Records from a collection
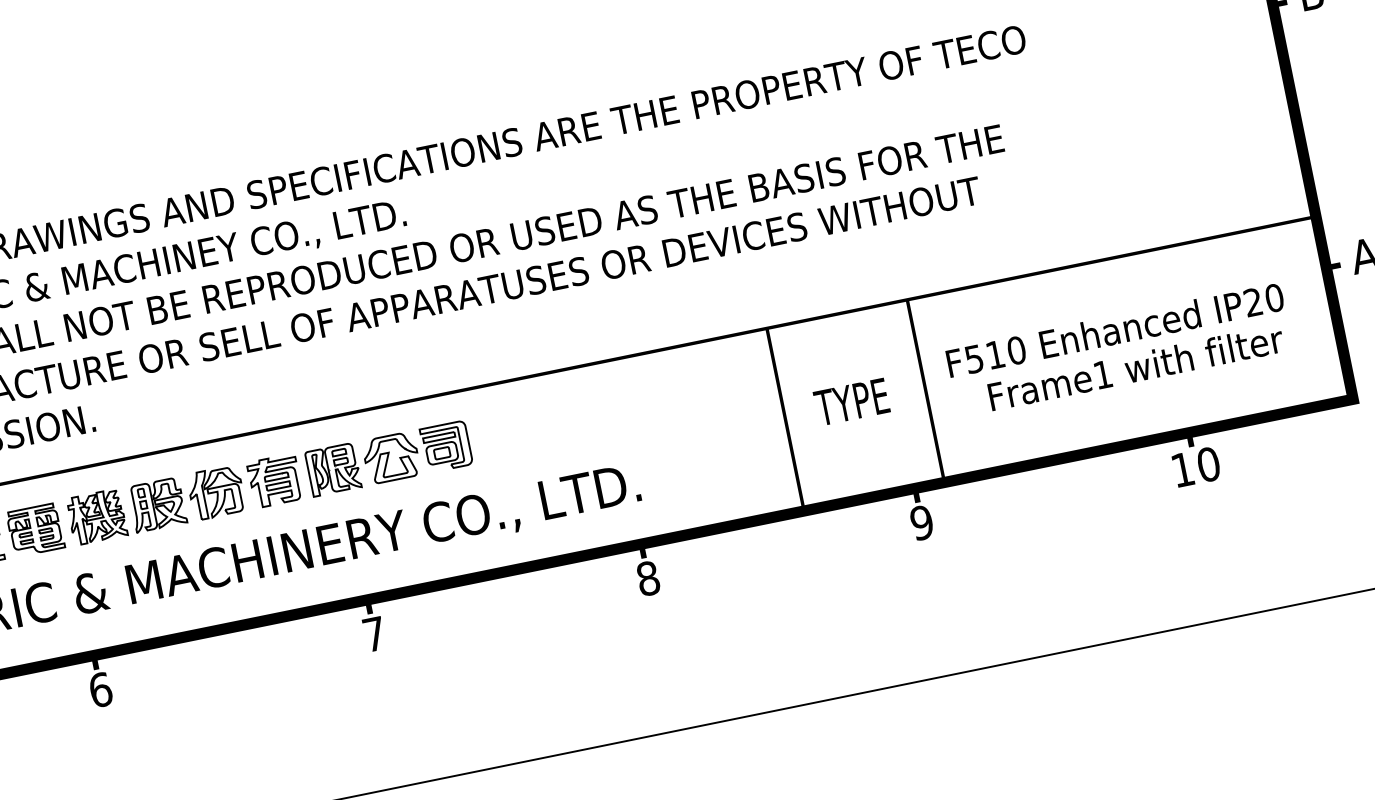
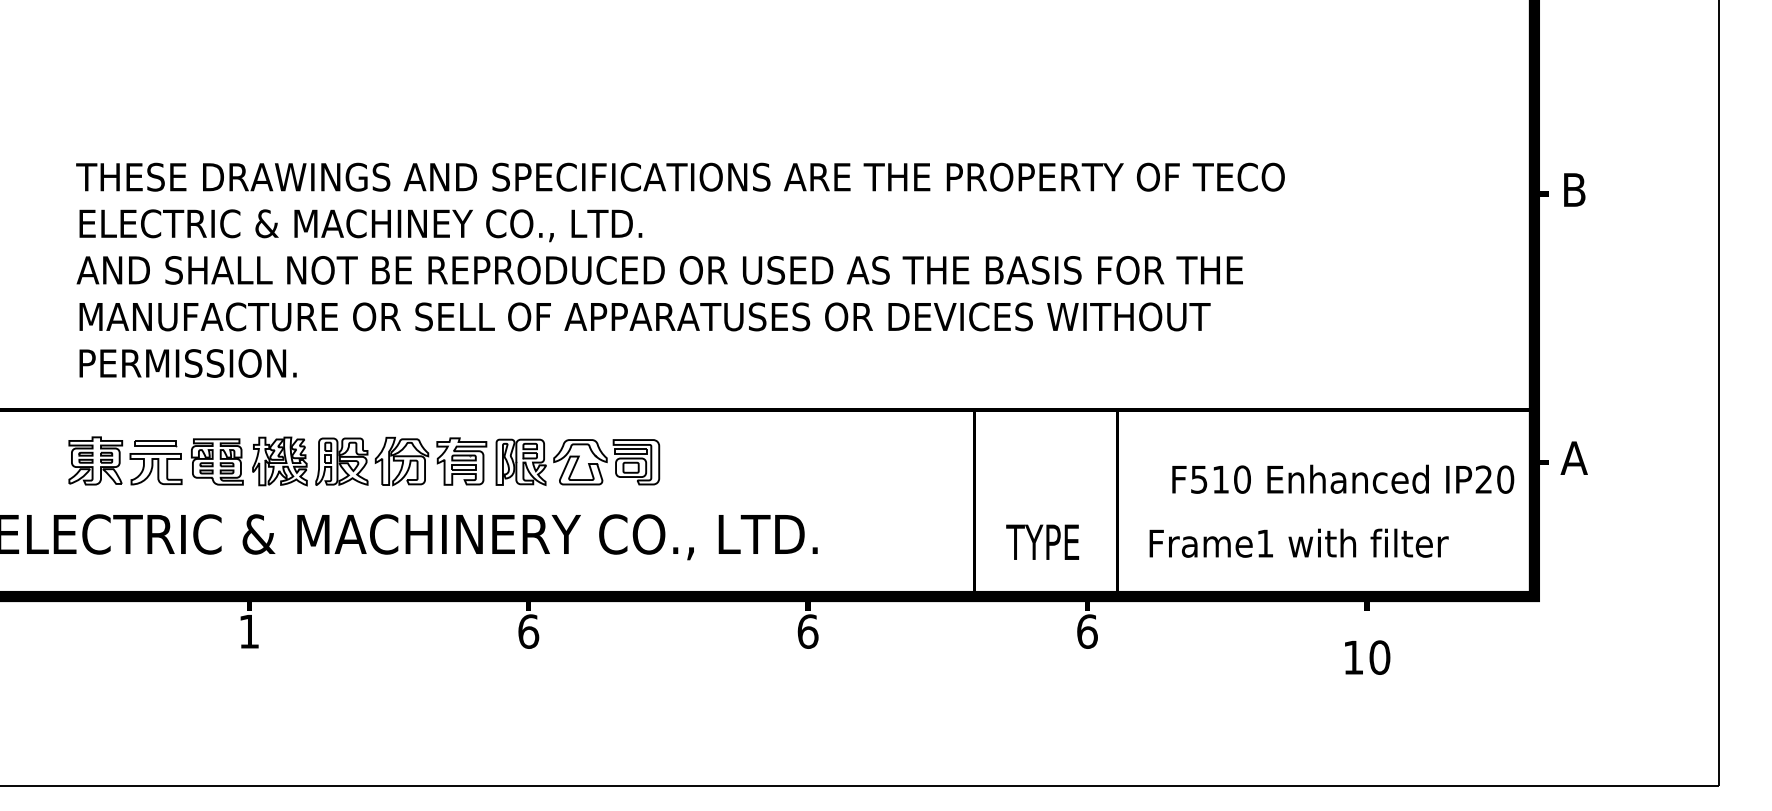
text: (1115, 329) -> (1343, 478), moved
text: (1135, 367) -> (1298, 542), moved
text: (851, 401) -> (1042, 541), moved
text: (1196, 466) -> (1367, 657), moved
text: (922, 522) -> (1087, 631), 9 -> 6
text: (647, 578) -> (807, 631), 8 -> 6
text: (374, 634) -> (528, 631), 7 -> 6
text: (100, 689) -> (249, 631), 6 -> 1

#### [TO DO]
Apart from the images, please copy every line of the data exactly as written.

#### [SOLUTION TO THIS PROBLEM]
text: (1115, 329) -> (1343, 478), moved
text: (1135, 367) -> (1298, 542), moved
text: (851, 401) -> (1042, 541), moved
text: (1196, 466) -> (1367, 657), moved
text: (922, 522) -> (1087, 631), 9 -> 6
text: (647, 578) -> (807, 631), 8 -> 6
text: (374, 634) -> (528, 631), 7 -> 6
text: (100, 689) -> (249, 631), 6 -> 1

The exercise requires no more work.